-- Source data follows --

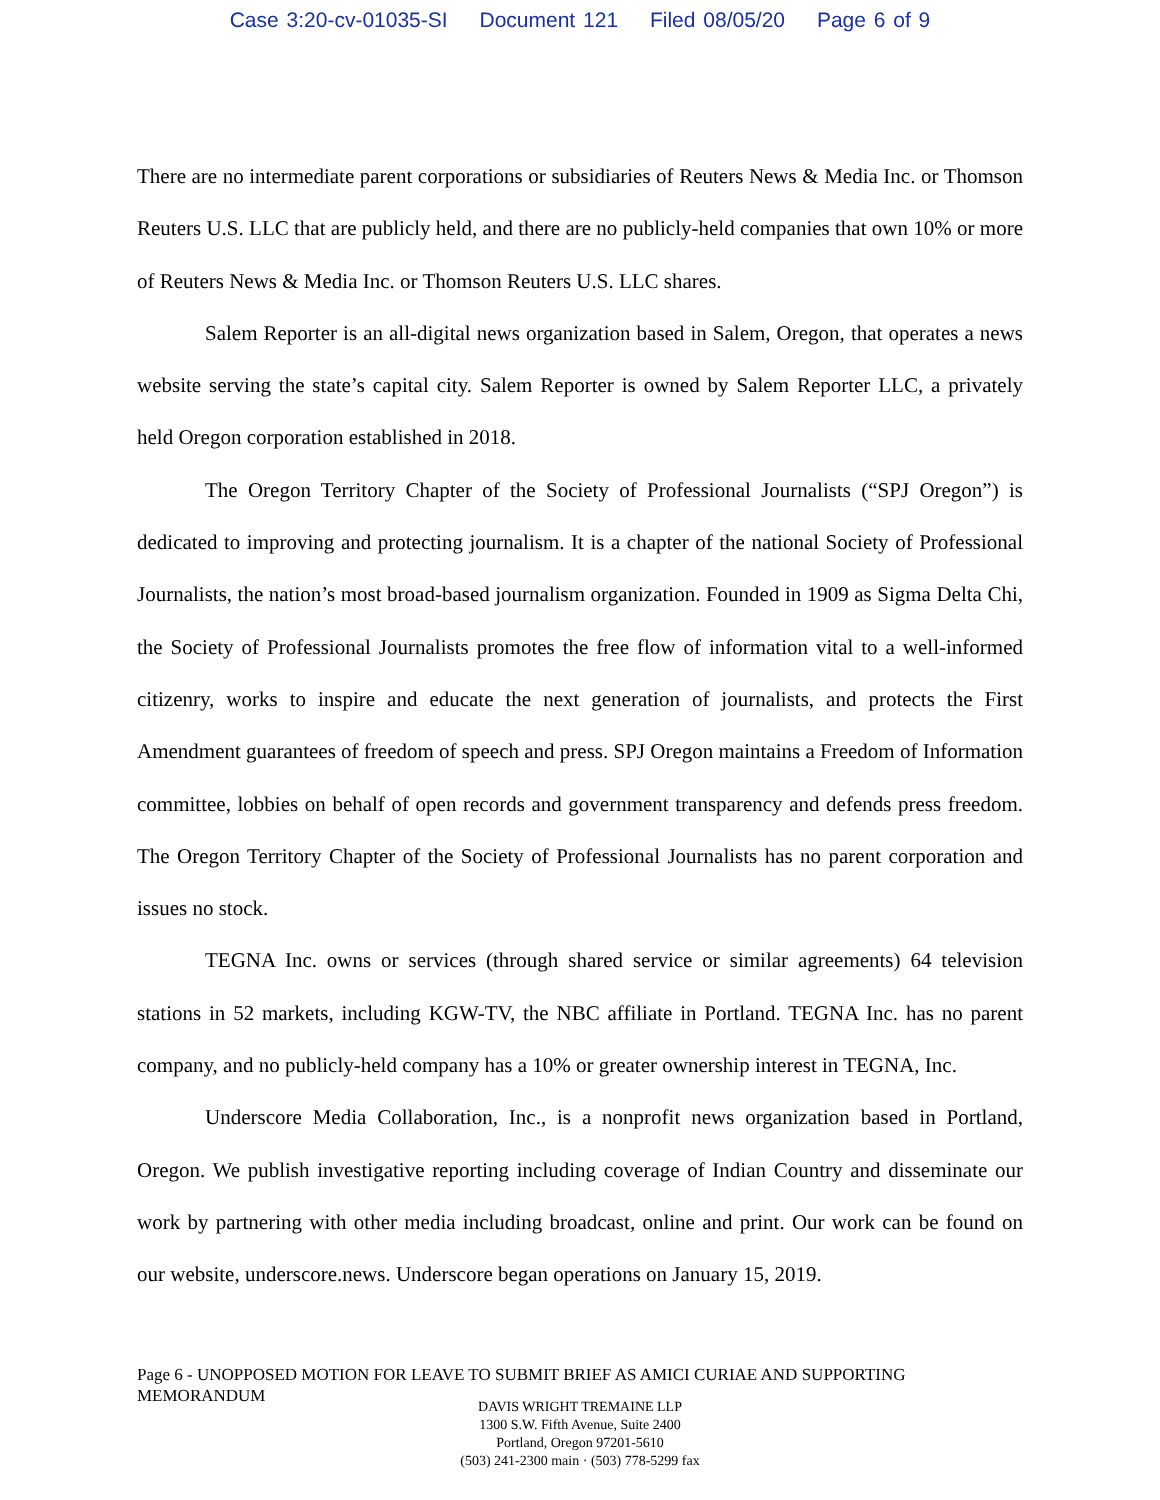Case 3:20-cv-01035-SI Document 121 Filed 08/05/20 Page 6 of 9
There are no intermediate parent corporations or subsidiaries of Reuters News & Media Inc. or Thomson Reuters U.S. LLC that are publicly held, and there are no publicly-held companies that own 10% or more of Reuters News & Media Inc. or Thomson Reuters U.S. LLC shares.
Salem Reporter is an all-digital news organization based in Salem, Oregon, that operates a news website serving the state’s capital city. Salem Reporter is owned by Salem Reporter LLC, a privately held Oregon corporation established in 2018.
The Oregon Territory Chapter of the Society of Professional Journalists (“SPJ Oregon”) is dedicated to improving and protecting journalism. It is a chapter of the national Society of Professional Journalists, the nation’s most broad-based journalism organization. Founded in 1909 as Sigma Delta Chi, the Society of Professional Journalists promotes the free flow of information vital to a well-informed citizenry, works to inspire and educate the next generation of journalists, and protects the First Amendment guarantees of freedom of speech and press. SPJ Oregon maintains a Freedom of Information committee, lobbies on behalf of open records and government transparency and defends press freedom. The Oregon Territory Chapter of the Society of Professional Journalists has no parent corporation and issues no stock.
TEGNA Inc. owns or services (through shared service or similar agreements) 64 television stations in 52 markets, including KGW-TV, the NBC affiliate in Portland. TEGNA Inc. has no parent company, and no publicly-held company has a 10% or greater ownership interest in TEGNA, Inc.
Underscore Media Collaboration, Inc., is a nonprofit news organization based in Portland, Oregon. We publish investigative reporting including coverage of Indian Country and disseminate our work by partnering with other media including broadcast, online and print. Our work can be found on our website, underscore.news. Underscore began operations on January 15, 2019.
Page 6 - UNOPPOSED MOTION FOR LEAVE TO SUBMIT BRIEF AS AMICI CURIAE AND SUPPORTING MEMORANDUM
DAVIS WRIGHT TREMAINE LLP
1300 S.W. Fifth Avenue, Suite 2400
Portland, Oregon 97201-5610
(503) 241-2300 main · (503) 778-5299 fax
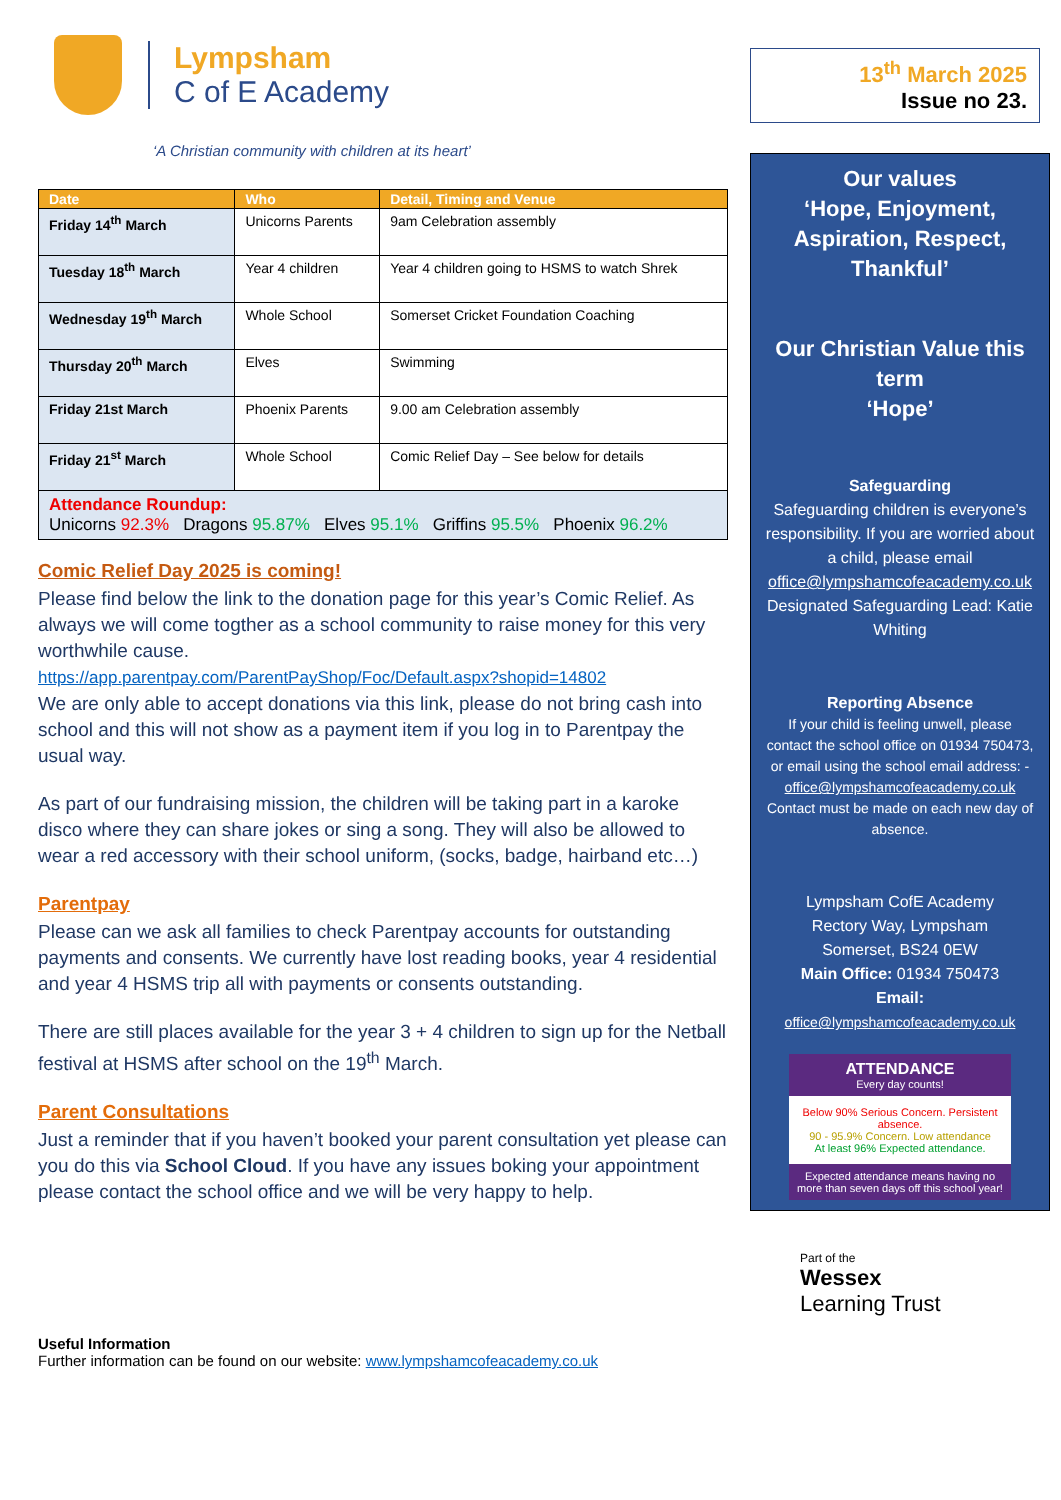Lympsham
C of E Academy
‘A Christian community with children at its heart’
| Date | Who | Detail, Timing and Venue |
| --- | --- | --- |
| Friday 14<sup>th</sup> March | Unicorns Parents | 9am Celebration assembly |
| Tuesday 18<sup>th</sup> March | Year 4 children | Year 4 children going to HSMS to watch Shrek |
| Wednesday 19<sup>th</sup> March | Whole School | Somerset Cricket Foundation Coaching |
| Thursday 20<sup>th</sup> March | Elves | Swimming |
| Friday 21st March | Phoenix Parents | 9.00 am Celebration assembly |
| Friday 21<sup>st</sup> March | Whole School | Comic Relief Day – See below for details |
| Attendance Roundup: Unicorns 92.3% Dragons 95.87% Elves 95.1% Griffins 95.5% Phoenix 96.2% | | |
Comic Relief Day 2025 is coming!
Please find below the link to the donation page for this year’s Comic Relief. As always we will come togther as a school community to raise money for this very worthwhile cause.
https://app.parentpay.com/ParentPayShop/Foc/Default.aspx?shopid=14802
We are only able to accept donations via this link, please do not bring cash into school and this will not show as a payment item if you log in to Parentpay the usual way.
As part of our fundraising mission, the children will be taking part in a karoke disco where they can share jokes or sing a song. They will also be allowed to wear a red accessory with their school uniform, (socks, badge, hairband etc…)
Parentpay
Please can we ask all families to check Parentpay accounts for outstanding payments and consents. We currently have lost reading books, year 4 residential and year 4 HSMS trip all with payments or consents outstanding.
There are still places available for the year 3 + 4 children to sign up for the Netball festival at HSMS after school on the 19<sup>th</sup> March.
Parent Consultations
Just a reminder that if you haven’t booked your parent consultation yet please can you do this via School Cloud. If you have any issues boking your appointment please contact the school office and we will be very happy to help.
Useful Information
Further information can be found on our website: www.lympshamcofeacademy.co.uk
13<sup>th</sup> March 2025
Issue no 23.
Our values
‘Hope, Enjoyment, Aspiration, Respect, Thankful’
Our Christian Value this term
‘Hope’
Safeguarding
Safeguarding children is everyone’s responsibility. If you are worried about a child, please email office@lympshamcofeacademy.co.uk
Designated Safeguarding Lead: Katie Whiting
Reporting Absence
If your child is feeling unwell, please contact the school office on 01934 750473, or email using the school email address: - office@lympshamcofeacademy.co.uk Contact must be made on each new day of absence.
Lympsham CofE Academy
Rectory Way, Lympsham
Somerset, BS24 0EW
Main Office: 01934 750473
Email:
office@lympshamcofeacademy.co.uk
ATTENDANCE
Every day counts!
Below 90% Serious Concern. Persistent absence.
90 - 95.9% Concern. Low attendance
At least 96% Expected attendance.
Expected attendance means having no more than seven days off this school year!
Part of the
Wessex
Learning Trust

-- Source data concluded --

### What you need to do
All of the records above are to be copied exactly, minus the pictures.

### Expected output
Case 3:20-cv-01035-SI Document 121 Filed 08/05/20 Page 6 of 9
There are no intermediate parent corporations or subsidiaries of Reuters News & Media Inc. or Thomson Reuters U.S. LLC that are publicly held, and there are no publicly-held companies that own 10% or more of Reuters News & Media Inc. or Thomson Reuters U.S. LLC shares.
Salem Reporter is an all-digital news organization based in Salem, Oregon, that operates a news website serving the state’s capital city. Salem Reporter is owned by Salem Reporter LLC, a privately held Oregon corporation established in 2018.
The Oregon Territory Chapter of the Society of Professional Journalists (“SPJ Oregon”) is dedicated to improving and protecting journalism. It is a chapter of the national Society of Professional Journalists, the nation’s most broad-based journalism organization. Founded in 1909 as Sigma Delta Chi, the Society of Professional Journalists promotes the free flow of information vital to a well-informed citizenry, works to inspire and educate the next generation of journalists, and protects the First Amendment guarantees of freedom of speech and press. SPJ Oregon maintains a Freedom of Information committee, lobbies on behalf of open records and government transparency and defends press freedom. The Oregon Territory Chapter of the Society of Professional Journalists has no parent corporation and issues no stock.
TEGNA Inc. owns or services (through shared service or similar agreements) 64 television stations in 52 markets, including KGW-TV, the NBC affiliate in Portland. TEGNA Inc. has no parent company, and no publicly-held company has a 10% or greater ownership interest in TEGNA, Inc.
Underscore Media Collaboration, Inc., is a nonprofit news organization based in Portland, Oregon. We publish investigative reporting including coverage of Indian Country and disseminate our work by partnering with other media including broadcast, online and print. Our work can be found on our website, underscore.news. Underscore began operations on January 15, 2019.
Page 6 - UNOPPOSED MOTION FOR LEAVE TO SUBMIT BRIEF AS AMICI CURIAE AND SUPPORTING MEMORANDUM
DAVIS WRIGHT TREMAINE LLP
1300 S.W. Fifth Avenue, Suite 2400
Portland, Oregon 97201-5610
(503) 241-2300 main · (503) 778-5299 fax
Lympsham
C of E Academy
‘A Christian community with children at its heart’
| Date | Who | Detail, Timing and Venue |
| --- | --- | --- |
| Friday 14<sup>th</sup> March | Unicorns Parents | 9am Celebration assembly |
| Tuesday 18<sup>th</sup> March | Year 4 children | Year 4 children going to HSMS to watch Shrek |
| Wednesday 19<sup>th</sup> March | Whole School | Somerset Cricket Foundation Coaching |
| Thursday 20<sup>th</sup> March | Elves | Swimming |
| Friday 21st March | Phoenix Parents | 9.00 am Celebration assembly |
| Friday 21<sup>st</sup> March | Whole School | Comic Relief Day – See below for details |
| Attendance Roundup: Unicorns 92.3% Dragons 95.87% Elves 95.1% Griffins 95.5% Phoenix 96.2% | | |
Comic Relief Day 2025 is coming!
Please find below the link to the donation page for this year’s Comic Relief. As always we will come togther as a school community to raise money for this very worthwhile cause.
https://app.parentpay.com/ParentPayShop/Foc/Default.aspx?shopid=14802
We are only able to accept donations via this link, please do not bring cash into school and this will not show as a payment item if you log in to Parentpay the usual way.
As part of our fundraising mission, the children will be taking part in a karoke disco where they can share jokes or sing a song. They will also be allowed to wear a red accessory with their school uniform, (socks, badge, hairband etc…)
Parentpay
Please can we ask all families to check Parentpay accounts for outstanding payments and consents. We currently have lost reading books, year 4 residential and year 4 HSMS trip all with payments or consents outstanding.
There are still places available for the year 3 + 4 children to sign up for the Netball festival at HSMS after school on the 19<sup>th</sup> March.
Parent Consultations
Just a reminder that if you haven’t booked your parent consultation yet please can you do this via School Cloud. If you have any issues boking your appointment please contact the school office and we will be very happy to help.
Useful Information
Further information can be found on our website: www.lympshamcofeacademy.co.uk
13<sup>th</sup> March 2025
Issue no 23.
Our values
‘Hope, Enjoyment, Aspiration, Respect, Thankful’
Our Christian Value this term
‘Hope’
Safeguarding
Safeguarding children is everyone’s responsibility. If you are worried about a child, please email office@lympshamcofeacademy.co.uk
Designated Safeguarding Lead: Katie Whiting
Reporting Absence
If your child is feeling unwell, please contact the school office on 01934 750473, or email using the school email address: - office@lympshamcofeacademy.co.uk Contact must be made on each new day of absence.
Lympsham CofE Academy
Rectory Way, Lympsham
Somerset, BS24 0EW
Main Office: 01934 750473
Email:
office@lympshamcofeacademy.co.uk
ATTENDANCE
Every day counts!
Below 90% Serious Concern. Persistent absence.
90 - 95.9% Concern. Low attendance
At least 96% Expected attendance.
Expected attendance means having no more than seven days off this school year!
Part of the
Wessex
Learning Trust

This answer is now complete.